S103: and comparing the pixels according to the marking data, wherein in the same region, if the marking data of the marked pixels are the same and the marking data of the marked pixels in two adjacent regions are different, the line is free of defects.

And when all pixels in the area to be detected are marked, analyzing the obtained marked data. The bright area 403 is taken as an example for explanation in the embodiment of the present disclosure. In the same bright area 403, when the marking data of the sub-pixels marked in the detected area are the same, it indicates that there is no difference between the images imaged in the area, and meanwhile, the marking data of the pixels in the dark area 402 adjacent to the area are different, it indicates that the bright and dark are alternate, that is, the metal trace arranged in the area is complete and continuous, and the metal line has no defect.

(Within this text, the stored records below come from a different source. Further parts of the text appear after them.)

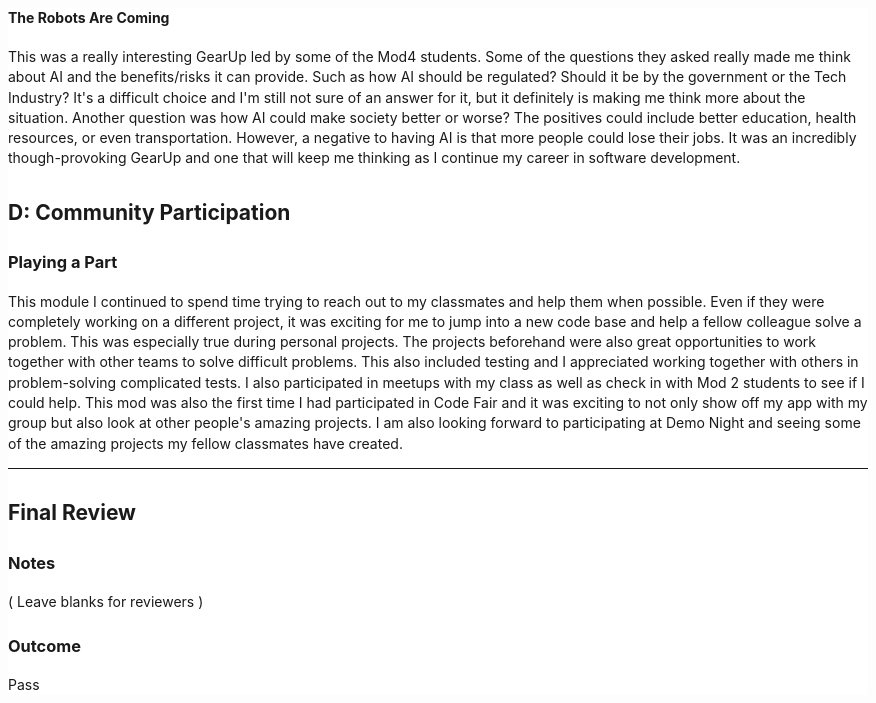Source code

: #### The Robots Are Coming

This was a really interesting GearUp led by some of the Mod4 students.  Some of the questions they asked really made me think about AI and the benefits/risks it can provide.  Such as how AI should be regulated?  Should it be by the government or the Tech Industry?  It's a difficult choice and I'm still not sure of an answer for it, but it definitely is making me think more about the situation.  Another question was how AI could make society better or worse?  The positives could include better education, health resources, or even transportation.  However, a negative to having AI is that more people could lose their jobs.  It was an incredibly though-provoking GearUp and one that will keep me thinking as I continue my career in software development.

## D: Community Participation

### Playing a Part

This module I continued to spend time trying to reach out to my classmates and help them when possible.  Even if they were completely working on a different project, it was exciting for me to jump into a new code base and help a fellow colleague solve a problem.  This was especially true during personal projects.  The projects beforehand were also great opportunities to work together with other teams to solve difficult problems.  This also included testing and I appreciated working together with others in problem-solving complicated tests.  I also participated in meetups with my class as well as check in with Mod 2 students to see if I could help.  This mod was also the first time I had participated in Code Fair and it was exciting to not only show off my app with my group but also look at other people's amazing projects.  I am also looking forward to participating at Demo Night and seeing some of the amazing projects my fellow classmates have created.  

------------------

## Final Review

### Notes

( Leave blanks for reviewers )

### Outcome

Pass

However, as shown in fig. 5 and 6, fig. 5 to 6 are schematic diagrams illustrating defect imaging of a metal line according to an embodiment of the present disclosure. And after the imaging of the metal wiring in the region to be detected is finished, analyzing the imaging result. The ith column of bright area 4031 and the (i + 1) th column of bright area 403 are used as an example for explanation. The marking data corresponding to any pixel point D in the area 404 is taken, when the ith row is counted, the pixel point D is counted, when the ith +1 row is counted, because the area D is directly disconnected, the pixel point D still can be counted in the ith +1 row, namely the pixel point D can exist in two counting areas. Namely, the short circuit condition of the metal wires corresponding to the region corresponding to the pixel point D is represented.

Further, as shown in fig. 6, a region 405 is selected, a pixel point F in the region is marked, and after the marking is completed, the marked data is analyzed. At this time, the pixels marked on each row are taken as reference. For the ith bright area corresponding to the ith row of metal traces and the (i + 1) th row of bright areas corresponding to the (i + 1) th row of metal traces, when the metal traces are complete and free of defects, the marking data of the pixels corresponding to the ith row of metal traces and the (i + 1) th row of metal traces should be completely the same.

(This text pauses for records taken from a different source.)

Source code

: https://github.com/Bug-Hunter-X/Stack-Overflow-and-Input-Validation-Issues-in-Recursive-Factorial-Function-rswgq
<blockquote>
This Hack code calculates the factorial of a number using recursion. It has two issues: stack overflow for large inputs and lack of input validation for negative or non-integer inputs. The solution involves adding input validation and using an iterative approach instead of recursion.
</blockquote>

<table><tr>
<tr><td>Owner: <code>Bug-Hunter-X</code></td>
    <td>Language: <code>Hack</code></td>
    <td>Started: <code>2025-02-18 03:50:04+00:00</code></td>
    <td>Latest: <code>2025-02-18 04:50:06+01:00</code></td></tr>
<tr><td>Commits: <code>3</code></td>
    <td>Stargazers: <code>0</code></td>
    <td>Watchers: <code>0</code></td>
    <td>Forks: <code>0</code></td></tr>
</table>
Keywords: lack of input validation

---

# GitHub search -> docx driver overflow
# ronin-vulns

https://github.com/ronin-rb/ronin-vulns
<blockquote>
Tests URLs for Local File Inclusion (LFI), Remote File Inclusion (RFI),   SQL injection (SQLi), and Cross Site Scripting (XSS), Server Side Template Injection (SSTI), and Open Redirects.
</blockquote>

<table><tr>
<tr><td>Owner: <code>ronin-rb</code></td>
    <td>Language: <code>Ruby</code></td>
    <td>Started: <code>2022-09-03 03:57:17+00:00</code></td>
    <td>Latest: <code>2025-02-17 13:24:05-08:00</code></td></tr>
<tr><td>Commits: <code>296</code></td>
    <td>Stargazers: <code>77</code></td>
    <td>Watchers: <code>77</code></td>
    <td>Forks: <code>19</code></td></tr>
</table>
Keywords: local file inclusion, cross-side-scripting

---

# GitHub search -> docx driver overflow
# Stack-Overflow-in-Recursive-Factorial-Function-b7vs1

However, when the metal trace is broken, as shown in the area 405 in the figure, at this time, the sub-pixels in the area 405 are marked as data in the dark area, that is, the marked data corresponding to the pixels in the area 405 corresponding to the bright area is different from the marked data in the previous bright area, and at this time, the metal trace is broken at the ith column.

Therefore, according to the line defect detection method provided by the embodiment of the disclosure, the line is converted into the pixel unit, and the judgment is performed according to the marking result corresponding to the pixel unit, so that the detection method is simple and efficient, the detection precision is high, the defects existing in the line wiring can be visually presented, the detection effect is good, the repair capacity can be effectively improved, and the yield is improved.

The above detailed description is provided for the method for detecting a line defect of a display panel provided by the embodiment of the present disclosure, and the description of the above embodiment is only used to help understanding the technical solution and the core idea of the present disclosure; those of ordinary skill in the art will understand that: it is to be understood that modifications may be made to the arrangements described in the embodiments above, and such modifications or alterations may be made without departing from the spirit of the respective arrangements of the embodiments of the present disclosure.